About this exercise » Skip the pictures and repeat each line of the data exactly.

Data to use »
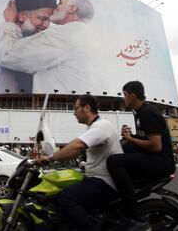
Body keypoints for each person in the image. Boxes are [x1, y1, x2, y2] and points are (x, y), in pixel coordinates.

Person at [37, 94, 123, 231]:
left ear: (87, 108)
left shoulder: (101, 126)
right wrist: (55, 159)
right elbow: (74, 152)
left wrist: (50, 158)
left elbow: (77, 145)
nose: (74, 113)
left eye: (76, 108)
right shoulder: (95, 127)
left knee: (67, 197)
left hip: (105, 182)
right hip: (97, 179)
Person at [107, 81, 175, 231]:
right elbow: (146, 138)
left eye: (125, 94)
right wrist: (130, 137)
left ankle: (135, 215)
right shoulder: (140, 112)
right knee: (124, 147)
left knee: (114, 161)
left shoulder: (148, 112)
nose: (123, 98)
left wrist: (131, 138)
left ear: (132, 95)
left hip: (161, 162)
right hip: (156, 159)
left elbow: (156, 146)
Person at [0, 0, 98, 94]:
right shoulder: (88, 35)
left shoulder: (65, 34)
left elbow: (7, 56)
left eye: (60, 3)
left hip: (60, 104)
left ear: (71, 8)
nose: (56, 7)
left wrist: (9, 23)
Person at [0, 0, 57, 93]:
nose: (46, 25)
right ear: (22, 16)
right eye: (42, 19)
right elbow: (6, 56)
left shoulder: (39, 42)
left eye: (49, 20)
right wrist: (9, 25)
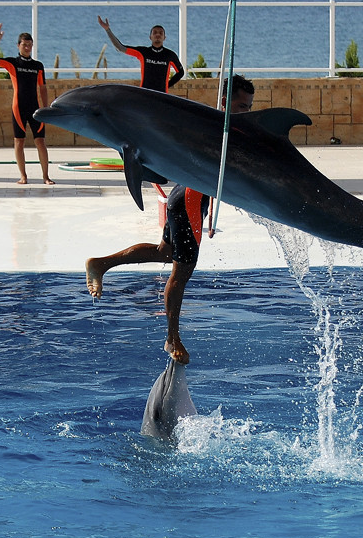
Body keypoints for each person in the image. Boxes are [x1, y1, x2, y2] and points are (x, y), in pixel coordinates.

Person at [85, 75, 256, 365]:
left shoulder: (227, 129)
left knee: (165, 252)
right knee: (182, 271)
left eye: (250, 107)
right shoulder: (217, 127)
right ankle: (172, 338)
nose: (247, 112)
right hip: (188, 201)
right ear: (225, 102)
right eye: (241, 106)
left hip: (188, 198)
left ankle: (101, 264)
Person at [0, 24, 54, 185]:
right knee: (19, 141)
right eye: (24, 45)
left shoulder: (38, 66)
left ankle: (45, 176)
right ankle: (23, 176)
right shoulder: (13, 63)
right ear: (18, 46)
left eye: (30, 45)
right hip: (18, 107)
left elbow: (43, 88)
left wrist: (45, 109)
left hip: (35, 108)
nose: (27, 47)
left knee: (40, 141)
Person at [97, 16, 185, 93]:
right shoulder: (143, 52)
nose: (158, 34)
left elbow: (180, 72)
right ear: (150, 37)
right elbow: (120, 48)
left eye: (161, 33)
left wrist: (167, 85)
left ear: (164, 38)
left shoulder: (170, 55)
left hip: (162, 96)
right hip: (144, 94)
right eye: (154, 32)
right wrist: (107, 30)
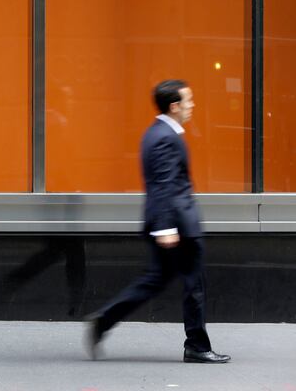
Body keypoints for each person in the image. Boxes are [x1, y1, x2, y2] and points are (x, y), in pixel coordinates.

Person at [85, 79, 230, 364]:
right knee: (194, 286)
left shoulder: (158, 132)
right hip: (177, 226)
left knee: (154, 281)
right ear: (174, 106)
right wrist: (166, 228)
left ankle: (103, 320)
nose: (193, 106)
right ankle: (197, 346)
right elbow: (163, 185)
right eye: (189, 101)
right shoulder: (165, 137)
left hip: (170, 223)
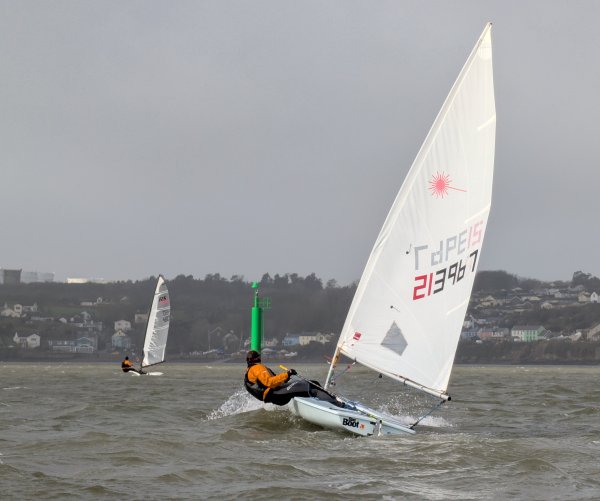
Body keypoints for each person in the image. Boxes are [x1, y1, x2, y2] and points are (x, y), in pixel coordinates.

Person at [243, 350, 343, 407]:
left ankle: (324, 402)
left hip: (274, 394)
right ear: (258, 358)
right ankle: (336, 404)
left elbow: (269, 382)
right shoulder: (257, 368)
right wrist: (287, 374)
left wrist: (286, 378)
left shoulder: (249, 371)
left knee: (312, 383)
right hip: (275, 394)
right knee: (311, 387)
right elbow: (269, 382)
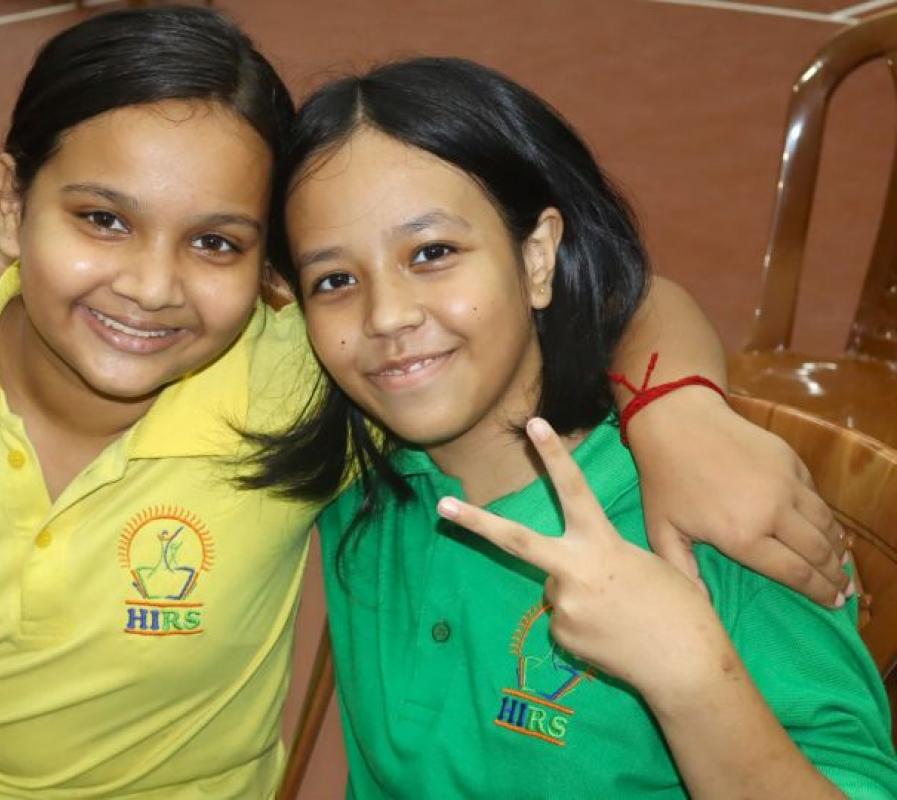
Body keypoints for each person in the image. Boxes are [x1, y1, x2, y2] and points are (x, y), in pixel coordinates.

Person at [0, 6, 849, 799]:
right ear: (12, 204)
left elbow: (617, 292)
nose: (150, 287)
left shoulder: (312, 378)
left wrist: (684, 409)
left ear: (260, 272)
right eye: (102, 219)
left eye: (214, 241)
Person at [248, 57, 897, 797]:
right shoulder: (344, 453)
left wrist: (688, 672)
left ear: (536, 257)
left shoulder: (703, 513)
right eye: (335, 280)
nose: (386, 316)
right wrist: (678, 397)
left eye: (433, 253)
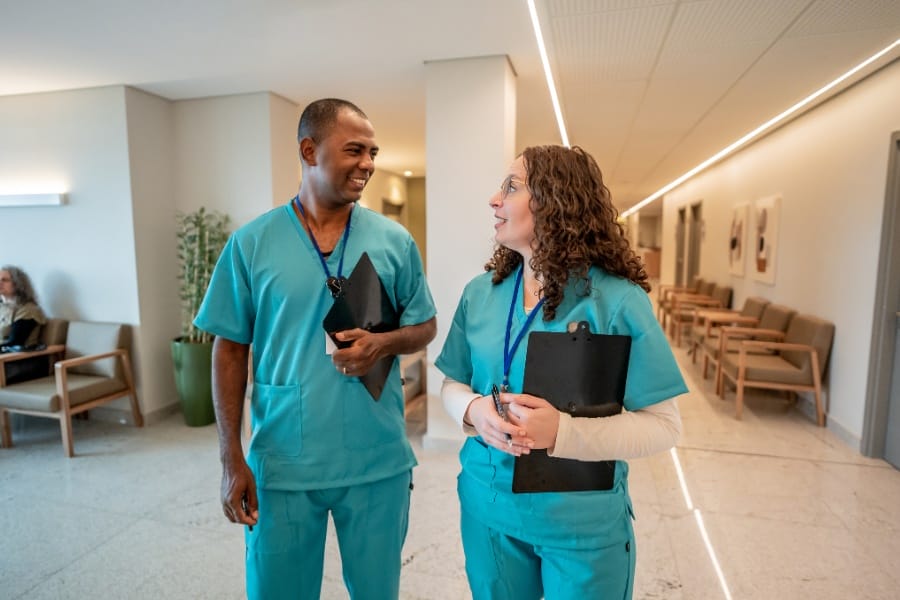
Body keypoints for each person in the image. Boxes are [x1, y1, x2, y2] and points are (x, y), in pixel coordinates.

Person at [194, 98, 437, 600]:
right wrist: (230, 459)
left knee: (376, 590)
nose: (368, 163)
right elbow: (229, 349)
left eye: (373, 151)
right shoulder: (252, 244)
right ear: (309, 150)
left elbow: (425, 325)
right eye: (354, 150)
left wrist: (383, 344)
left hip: (376, 459)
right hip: (284, 459)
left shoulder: (394, 241)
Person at [436, 145, 687, 599]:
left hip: (580, 527)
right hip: (488, 509)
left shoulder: (616, 300)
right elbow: (452, 382)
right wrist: (473, 410)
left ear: (555, 201)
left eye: (511, 187)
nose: (494, 199)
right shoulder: (482, 293)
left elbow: (663, 426)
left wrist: (564, 432)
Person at [1, 265, 49, 383]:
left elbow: (15, 342)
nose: (0, 283)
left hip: (19, 362)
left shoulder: (28, 309)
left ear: (18, 284)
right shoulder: (2, 307)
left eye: (5, 280)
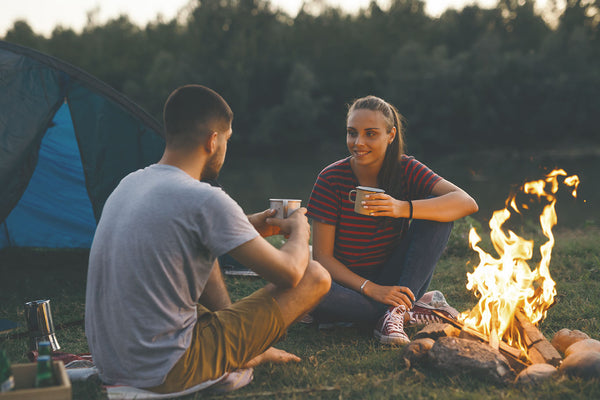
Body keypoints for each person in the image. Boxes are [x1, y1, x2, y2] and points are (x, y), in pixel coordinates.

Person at [85, 84, 331, 394]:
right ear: (213, 140)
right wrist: (300, 228)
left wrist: (245, 225)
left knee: (203, 254)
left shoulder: (131, 183)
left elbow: (184, 237)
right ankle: (238, 351)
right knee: (316, 275)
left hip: (113, 361)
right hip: (166, 369)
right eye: (227, 140)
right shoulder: (205, 199)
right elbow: (291, 272)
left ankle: (239, 346)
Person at [306, 95, 478, 345]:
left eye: (371, 134)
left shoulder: (405, 169)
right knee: (311, 291)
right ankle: (405, 310)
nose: (358, 142)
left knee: (438, 212)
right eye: (352, 133)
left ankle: (395, 312)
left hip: (393, 278)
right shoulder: (331, 179)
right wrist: (371, 288)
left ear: (391, 135)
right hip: (345, 284)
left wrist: (401, 208)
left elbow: (466, 202)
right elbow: (323, 259)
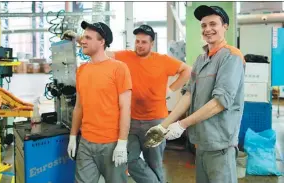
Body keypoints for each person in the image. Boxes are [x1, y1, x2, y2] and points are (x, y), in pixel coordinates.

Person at [63, 23, 191, 183]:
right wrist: (77, 38)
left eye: (144, 42)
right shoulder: (125, 57)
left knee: (155, 163)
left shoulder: (163, 60)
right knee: (129, 159)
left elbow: (187, 71)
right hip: (132, 120)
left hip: (156, 121)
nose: (139, 45)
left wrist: (171, 89)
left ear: (152, 44)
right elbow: (100, 49)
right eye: (137, 41)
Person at [145, 5, 245, 183]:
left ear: (225, 26)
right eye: (204, 25)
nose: (207, 29)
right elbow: (188, 95)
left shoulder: (231, 57)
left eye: (213, 24)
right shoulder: (201, 60)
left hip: (220, 144)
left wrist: (182, 124)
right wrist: (163, 126)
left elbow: (220, 102)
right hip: (201, 142)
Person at [66, 21, 132, 183]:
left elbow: (125, 108)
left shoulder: (119, 68)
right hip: (86, 143)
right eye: (83, 37)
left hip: (111, 143)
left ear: (102, 42)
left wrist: (122, 142)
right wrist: (73, 136)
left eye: (88, 37)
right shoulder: (82, 70)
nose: (82, 41)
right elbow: (79, 107)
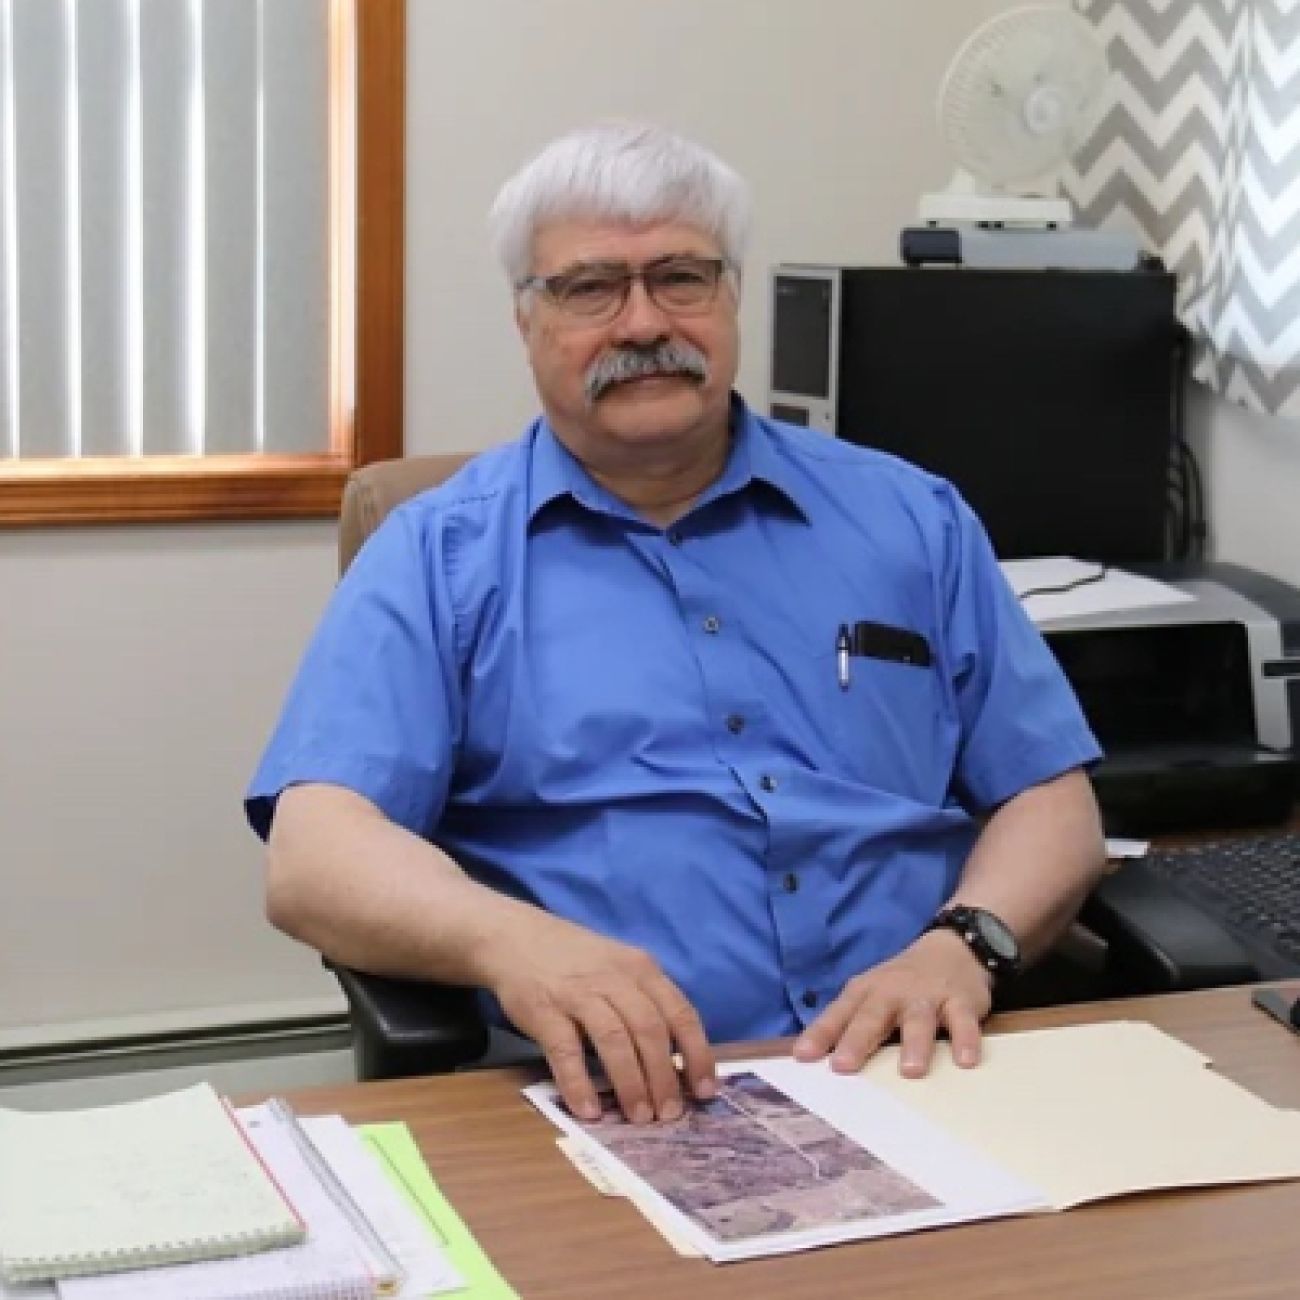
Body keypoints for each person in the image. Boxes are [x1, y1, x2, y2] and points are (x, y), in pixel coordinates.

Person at [247, 121, 1106, 1127]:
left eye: (681, 278)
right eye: (588, 288)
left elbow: (1050, 793)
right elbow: (314, 853)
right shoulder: (438, 554)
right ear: (527, 321)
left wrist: (962, 944)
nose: (641, 322)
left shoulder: (911, 518)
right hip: (603, 1098)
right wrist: (510, 943)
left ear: (731, 295)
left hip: (918, 1071)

Problem solution »
Body keypoints for each person in the image. Boxes are [x1, y1, x2, y2] and points are (x, y), in pixel coordinates.

Person at [37, 94, 123, 231]:
left ear: (87, 108)
left shoulder: (101, 126)
right wrist: (55, 159)
right elbow: (74, 152)
left wrist: (50, 158)
left elbow: (77, 145)
nose: (74, 113)
left eye: (76, 108)
right shoulder: (95, 127)
left knee: (67, 197)
left hip: (105, 182)
right hip: (97, 179)
Person at [107, 81, 175, 231]:
right elbow: (146, 138)
left eye: (125, 94)
right wrist: (130, 137)
left ankle: (135, 215)
right shoulder: (140, 112)
right knee: (124, 147)
left knee: (114, 161)
left shoulder: (148, 112)
nose: (123, 98)
left wrist: (131, 138)
left ear: (132, 95)
left hip: (161, 162)
right hip: (156, 159)
left elbow: (156, 146)
Person at [0, 0, 98, 94]:
right shoulder: (88, 35)
left shoulder: (65, 34)
left elbow: (7, 56)
left eye: (60, 3)
left hip: (60, 104)
left ear: (71, 8)
nose: (56, 7)
left wrist: (9, 23)
Person at [0, 0, 57, 93]:
nose: (46, 25)
right ear: (22, 16)
right eye: (42, 19)
right elbow: (6, 56)
left shoulder: (39, 42)
left eye: (49, 20)
right wrist: (9, 25)
Body keypoints for each person in the image. Boxes are [x1, y1, x2, y2] and points are (x, y), in pixel coordinates.

Person at [85, 75, 256, 365]:
left shoulder: (227, 129)
left knee: (165, 252)
right knee: (182, 271)
left eye: (250, 107)
right shoulder: (217, 127)
right ankle: (172, 338)
nose: (247, 112)
right hip: (188, 201)
right ear: (225, 102)
right eye: (241, 106)
left hip: (188, 198)
left ankle: (101, 264)
Person at [0, 24, 54, 185]:
right knee: (19, 141)
right eye: (24, 45)
left shoulder: (38, 66)
left ankle: (45, 176)
right ankle: (23, 176)
right shoulder: (13, 63)
right ear: (18, 46)
left eye: (30, 45)
right hip: (18, 107)
left elbow: (43, 88)
left wrist: (45, 109)
left hip: (35, 108)
nose: (27, 47)
left knee: (40, 141)
Person at [97, 16, 185, 93]:
right shoulder: (143, 52)
nose: (158, 34)
left elbow: (180, 72)
right ear: (150, 37)
right elbow: (120, 48)
left eye: (161, 33)
left wrist: (167, 85)
left ear: (164, 38)
left shoulder: (170, 55)
left hip: (162, 96)
right hip: (144, 94)
right eye: (154, 32)
right wrist: (107, 30)
Body keypoints for each person in the image. Boxes are [x1, y1, x2, y2] and points are (x, y), in pixel coordinates.

Person at [85, 79, 230, 364]:
right knee: (194, 286)
left shoulder: (158, 132)
right hip: (177, 226)
left knee: (154, 281)
right ear: (174, 106)
right wrist: (166, 228)
left ankle: (103, 320)
nose: (193, 106)
right ankle: (197, 346)
right elbow: (163, 185)
right eye: (189, 101)
right shoulder: (165, 137)
left hip: (170, 223)
Body keypoints for each person in the image. Boxes are [x1, y1, x2, y2] and points are (x, y), in pixel coordinates.

Person at [243, 350, 343, 407]:
left ankle: (324, 402)
left hip: (274, 394)
right ear: (258, 358)
right ankle: (336, 404)
left elbow: (269, 382)
right shoulder: (257, 368)
right wrist: (287, 374)
left wrist: (286, 378)
left shoulder: (249, 371)
left knee: (312, 383)
right hip: (275, 394)
right knee: (311, 387)
right elbow: (269, 382)
Body keypoints for each person in the image. Boxes are [x1, y1, x2, y2] and points are (x, y), in pixel coordinates.

Person at [0, 6, 849, 799]:
right ear: (12, 204)
left elbow: (617, 292)
nose: (150, 287)
left shoulder: (312, 378)
left wrist: (684, 409)
left ear: (260, 272)
right eye: (102, 219)
left eye: (214, 241)
Person at [248, 57, 897, 797]:
right shoulder: (344, 453)
left wrist: (688, 672)
left ear: (536, 257)
left shoulder: (703, 513)
right eye: (335, 280)
nose: (386, 316)
right wrist: (678, 397)
left eye: (433, 253)
Body keypoints for each person in the image. Boxes are [x1, y1, x2, y2] and points are (x, y), in pixel coordinates.

Person at [194, 98, 437, 600]:
right wrist: (230, 459)
left knee: (376, 590)
nose: (368, 163)
right elbow: (229, 349)
left eye: (373, 151)
right shoulder: (252, 244)
right ear: (309, 150)
left elbow: (425, 325)
right eye: (354, 150)
left wrist: (383, 344)
left hip: (376, 459)
right hip: (284, 459)
left shoulder: (394, 241)
Person at [436, 145, 687, 599]:
left hip: (580, 527)
right hip: (488, 509)
left shoulder: (616, 300)
right elbow: (452, 382)
right wrist: (473, 410)
left ear: (555, 201)
left eye: (511, 187)
nose: (494, 199)
right shoulder: (482, 293)
left elbow: (663, 426)
left wrist: (564, 432)
Person at [1, 265, 49, 383]:
left elbow: (15, 342)
nose: (0, 283)
left hip: (19, 362)
left shoulder: (28, 309)
left ear: (18, 284)
right shoulder: (2, 307)
left eye: (5, 280)
Body keypoints for each person in the image. Boxes are [x1, y1, x2, y2] and points are (x, y), in pixel coordinates.

Person at [85, 84, 331, 394]:
right ear: (213, 140)
right wrist: (300, 228)
left wrist: (245, 225)
left knee: (203, 254)
left shoulder: (131, 183)
left elbow: (184, 237)
right ankle: (238, 351)
right knee: (316, 275)
left hip: (113, 361)
right hip: (166, 369)
right eye: (227, 140)
right shoulder: (205, 199)
right elbow: (291, 272)
left ankle: (239, 346)
Person at [306, 95, 478, 345]:
left eye: (371, 134)
left shoulder: (405, 169)
right knee: (311, 291)
right ankle: (405, 310)
nose: (358, 142)
left knee: (438, 212)
right eye: (352, 133)
left ankle: (395, 312)
left hip: (393, 278)
right shoulder: (331, 179)
right wrist: (371, 288)
left ear: (391, 135)
right hip: (345, 284)
left wrist: (401, 208)
left elbow: (466, 202)
right elbow: (323, 259)
Body keypoints for each person in the image. Boxes are [x1, y1, x2, y2] and points are (x, y), in pixel coordinates.

Person at [63, 23, 191, 183]:
right wrist: (77, 38)
left eye: (144, 42)
right shoulder: (125, 57)
left knee: (155, 163)
left shoulder: (163, 60)
right knee: (129, 159)
left elbow: (187, 71)
right hip: (132, 120)
left hip: (156, 121)
nose: (139, 45)
left wrist: (171, 89)
left ear: (152, 44)
right elbow: (100, 49)
right eye: (137, 41)
Person at [145, 5, 245, 183]:
left ear: (225, 26)
right eye: (204, 25)
nose: (207, 29)
right elbow: (188, 95)
left shoulder: (231, 57)
left eye: (213, 24)
right shoulder: (201, 60)
left hip: (220, 144)
left wrist: (182, 124)
right wrist: (163, 126)
left elbow: (220, 102)
right hip: (201, 142)
Person at [66, 21, 132, 183]:
left elbow: (125, 108)
left shoulder: (119, 68)
right hip: (86, 143)
right eye: (83, 37)
left hip: (111, 143)
left ear: (102, 42)
left wrist: (122, 142)
right wrist: (73, 136)
left eye: (88, 37)
right shoulder: (82, 70)
nose: (82, 41)
right elbow: (79, 107)
Body keypoints for each person in the image. Boxes are [x1, y1, x2, y2] and points are (x, y), in pixel coordinates.

Person at [247, 121, 1106, 1127]:
left eye: (681, 278)
right eye: (588, 288)
left elbow: (1050, 793)
right elbow: (314, 853)
right shoulder: (438, 554)
right ear: (527, 321)
left wrist: (962, 944)
nose: (641, 322)
left shoulder: (911, 518)
right hip: (603, 1098)
right wrist: (510, 943)
left ear: (731, 295)
left hip: (918, 1071)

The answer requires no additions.